We must not be disheartened by the ageing population of our religious communities in Ireland. Tomorrow, 2 February, is the Feast of the Presentation of our Lord. Pope Benedict described this moment as the “meeting point of the two testaments: Old and New”. We have a young couple, Mary and Joseph, and the aged Simeon and Anna brought together in a joyful encounter with Jesus. Today I am joined in the Cathedral by members of the ‘Rise of the Roses’ Team. These young women are filled with a desire to celebrate Religious Life in Ireland. Young people, like the ‘Rise of the Roses’ Team, are interested in hearing the stories of sisters, brothers and priests from their parishes who chose the Religious Life. They are curious to know why someone who was once their age chose to give their whole lives to God.

May the Holy Spirit ‘fall afresh on us’ during this Year of Consecrated Life, blowing where God wills through our parishes, convents, monasteries and religious houses. Let the winds of the Holy Spirit inspire consecrated women and men to ‘wake up the world’. Perhaps the Holy Spirit has new plans for Consecrated Life in Ireland. We must be open to this, asking ourselves what are the charisms and apostolates that the Spirit desires for the renewal of faith in Ireland. I am confident that this renewal will be nourished and multiplied by the prayers and witness of consecrated women and men. Religious congregations – some old, some new- will continue to quietly inspire the people of Ireland by selfless lives of poverty, chastity and obedience, offering a humble, yet powerful, counter-witness to the emptiness that so often surrounds us. If we are to ‘wake up the world’, there is much work to be done, but we need not fear. “With God all things are possible”. With joy and love in our hearts we will find ways of singing a new song to the Lord and “bringing the newness of the Gospel” to all our people.

+ Eamon

P.S. I recommend that the following prayer be said at all Masses in the Archdiocese from 1 February 2015 to 2 February 2016. It is suitable as a Prayer of the Faithful or as a short Prayer after Communion.

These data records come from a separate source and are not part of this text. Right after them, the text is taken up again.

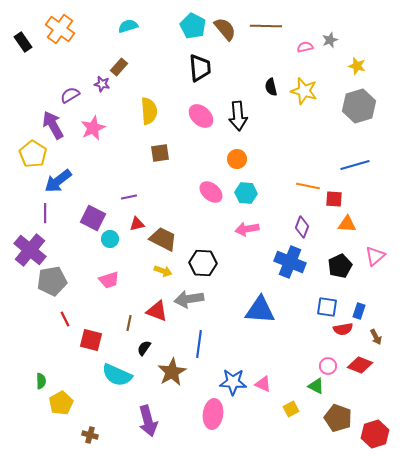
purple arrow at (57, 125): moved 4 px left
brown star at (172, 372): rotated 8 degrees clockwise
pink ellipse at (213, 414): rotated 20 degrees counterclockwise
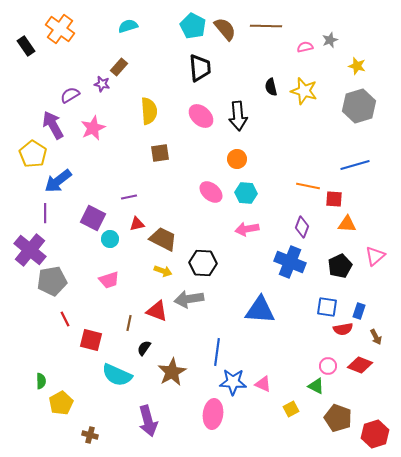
black rectangle at (23, 42): moved 3 px right, 4 px down
blue line at (199, 344): moved 18 px right, 8 px down
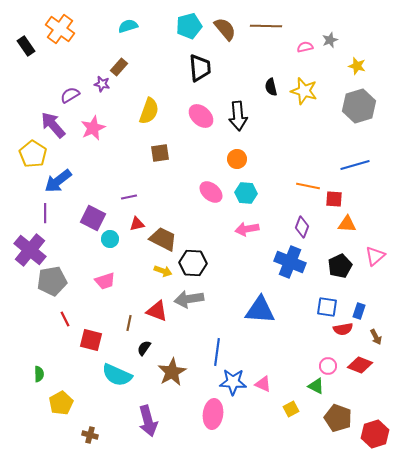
cyan pentagon at (193, 26): moved 4 px left; rotated 30 degrees clockwise
yellow semicircle at (149, 111): rotated 24 degrees clockwise
purple arrow at (53, 125): rotated 12 degrees counterclockwise
black hexagon at (203, 263): moved 10 px left
pink trapezoid at (109, 280): moved 4 px left, 1 px down
green semicircle at (41, 381): moved 2 px left, 7 px up
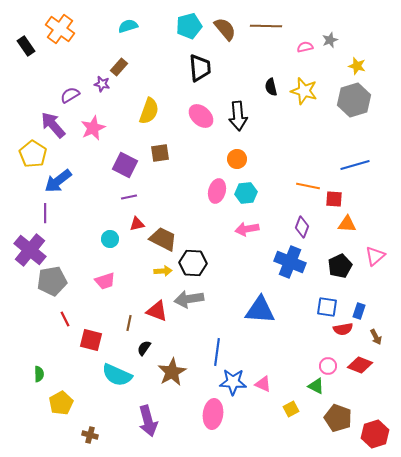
gray hexagon at (359, 106): moved 5 px left, 6 px up
pink ellipse at (211, 192): moved 6 px right, 1 px up; rotated 65 degrees clockwise
cyan hexagon at (246, 193): rotated 10 degrees counterclockwise
purple square at (93, 218): moved 32 px right, 53 px up
yellow arrow at (163, 271): rotated 24 degrees counterclockwise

Prayer for the Year of Consecrated Life
O God we thank you for the witness of those among us who have chosen a vocation to the consecrated life.
Continue to inspire some of our sons and daughters to serve you as religious sisters, brothers or priests.
Show us your plans for the renewal of faith in Ireland and give us all the grace we need to help wake up the world to your love.
Amen.

· Archbishop Eamon Martin is Archbishop of Armagh and Primate of All Ireland.

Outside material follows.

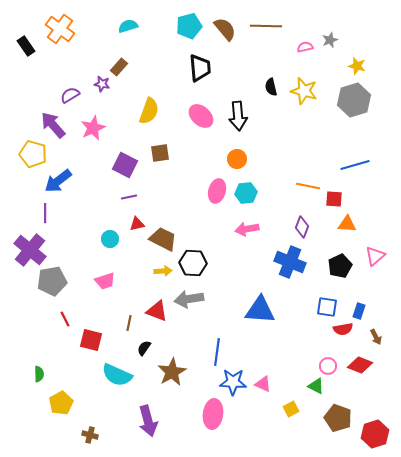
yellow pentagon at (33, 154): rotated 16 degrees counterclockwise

· In his Apostolic Letter* to all consecrated people of 21 November 2014 – the Feast of the Presentation of the Blessed Virgin Mary – Pope Francis wrote “as a brother who, like yourselves, is consecrated to God” in response to requests from many in religious life and from the Congregation for Institutes of Consecrated Life and for Societies of Apostolic Life, to proclaim a Year of Consecrated Life. This special year, which runs until 2 February 2016 – the Feast of the Presentation of Jesus in the Temple – coincides with the fiftieth anniversary of the Dogmatic Constitution on the Church Lumen Gentium, which speaks of religious in its sixth chapter, and of the Decree Perfectae Caritatis on the renewal of religious life. Pope Francis chose as the aims of this Year the same ones which Saint John Paul II proposed to the whole Church at the beginning of the third millennium. The first of these aims calls on women and men in consecrated life to look to the past with gratitude; the second aim for the Year asks to live the present with passion, and the third asks to embrace the future with hope.